Well - it took an age to get spotted but I always knew a lad from Melbourne with a camera would arrive at this post eventually.
I've already said how much I enjoyed it and repeat it and now I congratulate you on your well deserved POTD.
Thank you for your kind comments about my Grand National - and I hereby serve notice that our next communal gathering will be when we are ALL running the London Marathon. So get into training!! And no more sleeping in the chair! Love Eddie

Daryl said...

I would have emailed but I dont have your email .. just wanted to say I will be back here too ... you write good! LOL. Really you do.

♥ bfs~"Mimi"♥ said...

Strange, crazy, small world. Congrats on POTD!

menopausaloldbag (MOB) said...

Lena – I grew up with ‘The Broons and ‘Oor Wullie’! They certainly sum up Glasgow lifeof old..

Robyn – I doubt you look anything like Albert, but I do with additional menopausal face hair! Hope your daughter isn’t shocked by my language in this blog!

Ethelmaepotter – welcome and thanks for such a great comment.

LBD – Ta hen, I will get around to doing it soon but I am not a very interesting person so will probably bore far too many to death if I have a go!

Eddie – what a tome you wrote re the race! Where do you get your energy from?! Very entertaining and you deserved your post of the day too.

David – Thank you yet again for the POTD award. As usual you humble me with your award and raise my readership! You are very kind.

TOMC – Welcome and I too subscribe to the ‘everything happens for a reason’ theory but sometimes coincidence just can’t be ignored!

Sniffles – Welcome and thank you – life in itself is a fascinating thing although mostly it can seem quite ordinary!

Daryl – Welcome and thanks for such nice comments, I’ll be over to check all you recent commentators out!

Eddie – Marathon? Nope not me! Well not yet anyway! I dream of being fit enough to go on a fun run!

BFS – thanks – David is too generous..

Robynn's Ravings said...

Was so excited to see you came by for a visit. Thanks for the comments and laughs!

rickps said...

I was quite chuffed when you visited my site. Now that I know you are a fantastic writer the chuff factor becomes astronomical.

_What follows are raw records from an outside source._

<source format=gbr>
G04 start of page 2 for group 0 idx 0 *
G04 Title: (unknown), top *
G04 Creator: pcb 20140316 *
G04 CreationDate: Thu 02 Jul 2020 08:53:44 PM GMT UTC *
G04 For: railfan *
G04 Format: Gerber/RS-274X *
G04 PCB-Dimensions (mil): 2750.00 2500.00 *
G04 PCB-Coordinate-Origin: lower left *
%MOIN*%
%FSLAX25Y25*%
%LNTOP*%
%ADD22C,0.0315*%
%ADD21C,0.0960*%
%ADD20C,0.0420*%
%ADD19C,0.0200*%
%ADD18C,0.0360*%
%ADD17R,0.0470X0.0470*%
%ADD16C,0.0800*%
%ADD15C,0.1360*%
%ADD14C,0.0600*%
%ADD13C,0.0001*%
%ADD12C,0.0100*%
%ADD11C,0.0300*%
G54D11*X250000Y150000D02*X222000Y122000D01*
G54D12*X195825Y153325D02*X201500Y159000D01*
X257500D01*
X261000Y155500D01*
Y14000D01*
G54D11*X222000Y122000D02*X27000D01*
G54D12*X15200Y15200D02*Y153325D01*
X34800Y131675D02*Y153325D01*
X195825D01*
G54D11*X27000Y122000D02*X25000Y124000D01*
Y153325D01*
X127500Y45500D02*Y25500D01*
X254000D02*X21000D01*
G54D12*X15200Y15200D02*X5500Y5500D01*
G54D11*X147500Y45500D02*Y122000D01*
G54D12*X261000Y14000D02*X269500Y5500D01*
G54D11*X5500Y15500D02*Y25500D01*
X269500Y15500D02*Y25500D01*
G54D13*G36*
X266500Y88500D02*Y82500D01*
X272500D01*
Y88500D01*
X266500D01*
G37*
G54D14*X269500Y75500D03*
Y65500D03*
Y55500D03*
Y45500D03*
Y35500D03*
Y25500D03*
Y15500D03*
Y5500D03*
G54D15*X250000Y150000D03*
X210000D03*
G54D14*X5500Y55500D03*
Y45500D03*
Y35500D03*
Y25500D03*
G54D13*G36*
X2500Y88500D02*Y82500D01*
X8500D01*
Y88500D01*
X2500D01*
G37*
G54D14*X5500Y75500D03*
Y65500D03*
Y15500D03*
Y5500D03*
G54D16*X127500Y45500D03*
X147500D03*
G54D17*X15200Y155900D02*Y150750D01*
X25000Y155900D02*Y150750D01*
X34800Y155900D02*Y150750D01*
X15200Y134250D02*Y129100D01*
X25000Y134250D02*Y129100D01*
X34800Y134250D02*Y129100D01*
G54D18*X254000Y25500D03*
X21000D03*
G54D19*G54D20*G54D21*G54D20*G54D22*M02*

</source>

Even got a Blogger account so I could comment. :)

Love your work.

Lena said...

Just passing by with a quick hello!

menopausaloldbag (MOB) said...

Robyn – Oh I enjoy a good cup of tea and a trip by your blog. It is so good. Thanks for popping by again.

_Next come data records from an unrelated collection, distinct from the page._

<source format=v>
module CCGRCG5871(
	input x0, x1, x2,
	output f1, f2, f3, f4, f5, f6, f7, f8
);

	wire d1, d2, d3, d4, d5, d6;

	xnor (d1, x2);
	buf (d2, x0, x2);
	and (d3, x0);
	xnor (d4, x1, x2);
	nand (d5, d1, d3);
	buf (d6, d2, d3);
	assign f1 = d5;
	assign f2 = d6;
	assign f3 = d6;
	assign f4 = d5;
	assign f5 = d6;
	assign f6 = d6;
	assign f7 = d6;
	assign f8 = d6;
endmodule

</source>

Rickps – welcome. I was truly captivated by your blog – you are a fantastic writer yourself. Thanks for such a nice comment.

Lena – Hi hen and hello yerself!

MBNAD woman said...

Hi - I came to your blog from wakeupandsmellthecoffee. wrt: dogs (and their kin), James Thurber had this to say:

If I have any beliefs about immortality,it is that certain dogs I have known will go to heaven, and very, very few persons.